What is expected:
Answer with nothing except the number of lines in the listing that include the word "Southern".
- - - - -
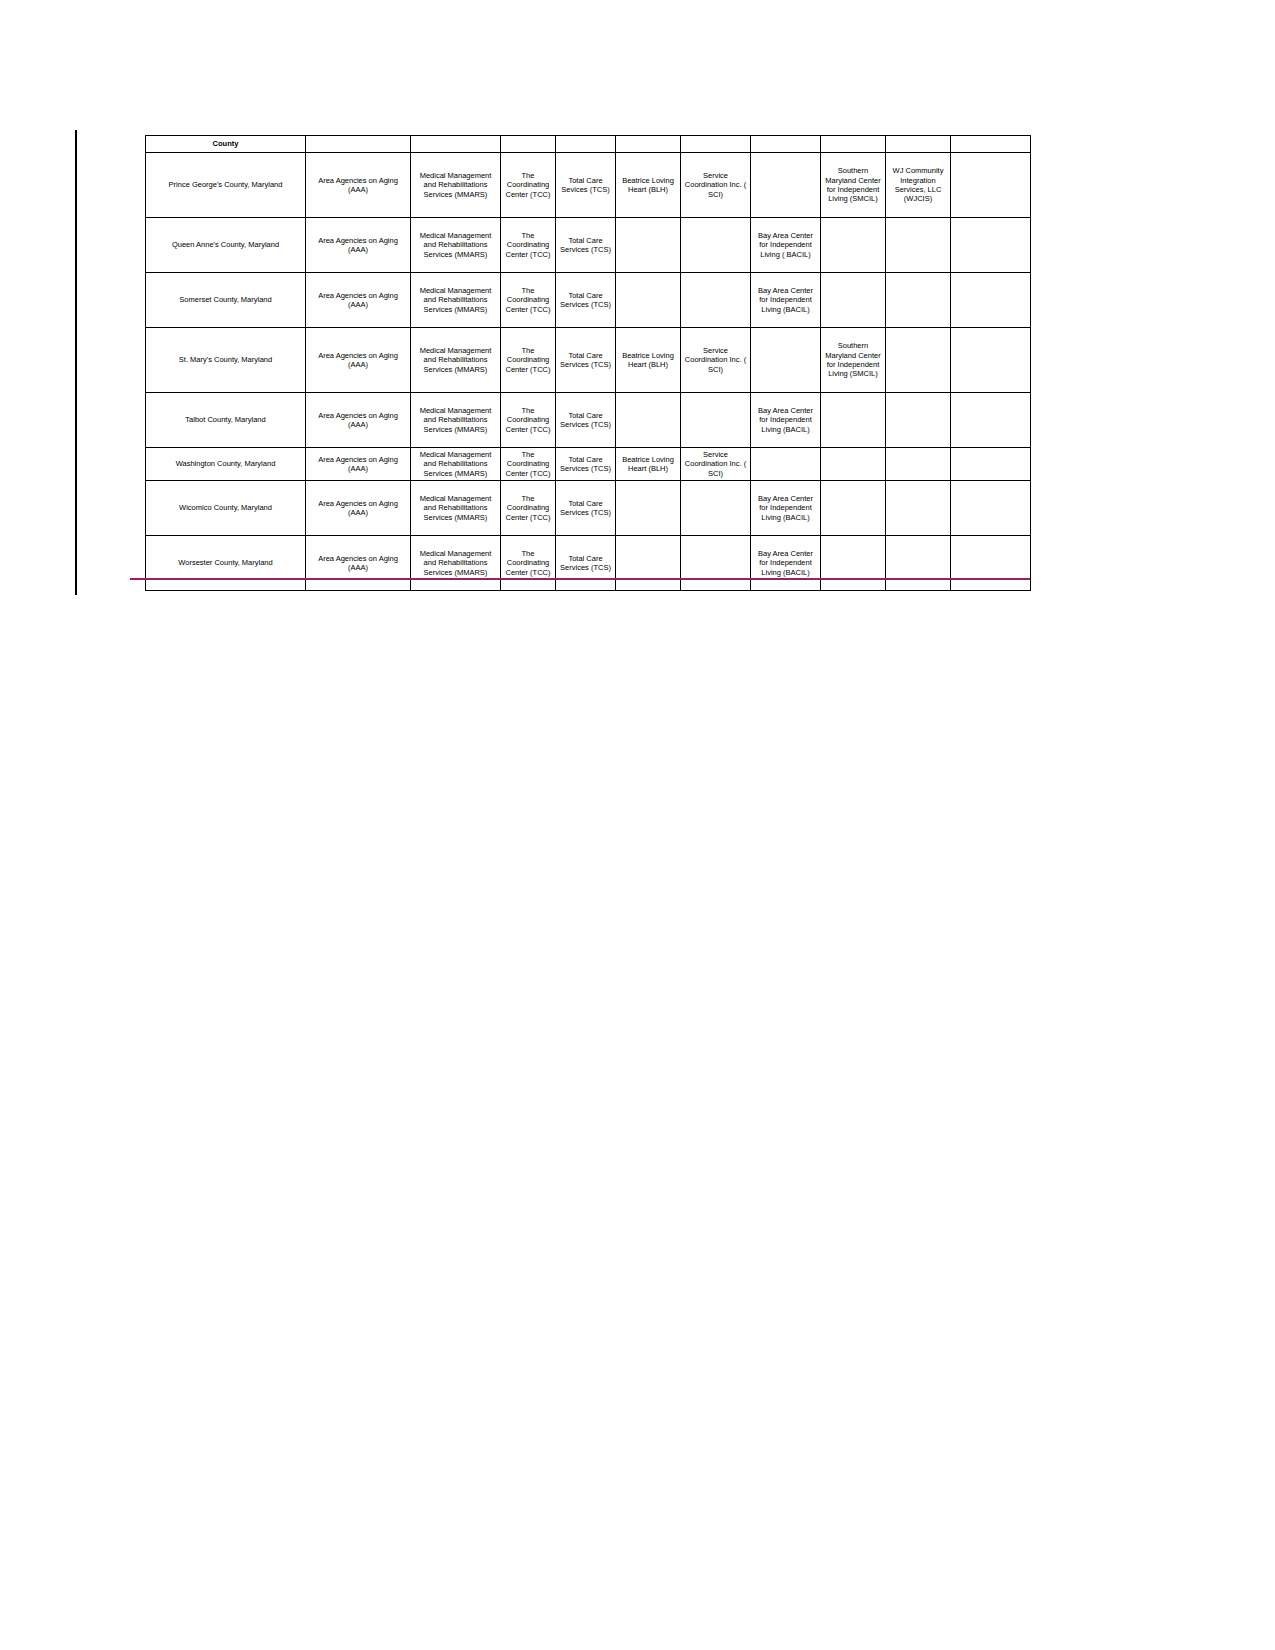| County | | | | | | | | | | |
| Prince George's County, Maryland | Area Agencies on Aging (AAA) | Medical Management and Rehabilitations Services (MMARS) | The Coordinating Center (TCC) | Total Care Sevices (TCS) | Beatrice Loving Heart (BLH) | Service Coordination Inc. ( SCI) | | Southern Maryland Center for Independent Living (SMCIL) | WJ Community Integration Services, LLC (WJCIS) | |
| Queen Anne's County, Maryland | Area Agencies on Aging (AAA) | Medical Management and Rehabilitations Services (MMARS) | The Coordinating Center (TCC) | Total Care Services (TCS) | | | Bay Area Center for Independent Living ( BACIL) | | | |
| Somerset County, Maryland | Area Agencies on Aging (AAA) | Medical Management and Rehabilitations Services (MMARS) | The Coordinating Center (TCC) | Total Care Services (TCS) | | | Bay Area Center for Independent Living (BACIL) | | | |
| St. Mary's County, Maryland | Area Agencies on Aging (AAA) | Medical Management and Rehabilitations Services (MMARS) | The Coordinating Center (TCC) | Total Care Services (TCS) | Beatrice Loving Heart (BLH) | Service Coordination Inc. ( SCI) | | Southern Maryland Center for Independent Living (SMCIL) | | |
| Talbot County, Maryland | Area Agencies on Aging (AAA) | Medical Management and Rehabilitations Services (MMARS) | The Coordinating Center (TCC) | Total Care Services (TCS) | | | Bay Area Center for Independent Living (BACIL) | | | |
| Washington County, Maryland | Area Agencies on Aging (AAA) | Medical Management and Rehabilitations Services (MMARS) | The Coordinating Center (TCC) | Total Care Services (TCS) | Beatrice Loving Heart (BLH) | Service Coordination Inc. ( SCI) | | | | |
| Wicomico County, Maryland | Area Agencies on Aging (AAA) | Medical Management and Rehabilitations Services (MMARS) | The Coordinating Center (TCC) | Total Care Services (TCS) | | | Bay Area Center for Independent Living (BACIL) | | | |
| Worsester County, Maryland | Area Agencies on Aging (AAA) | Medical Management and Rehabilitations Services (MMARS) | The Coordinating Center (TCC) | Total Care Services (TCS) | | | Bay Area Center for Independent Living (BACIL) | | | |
- - - - -
Answer to this problem:
2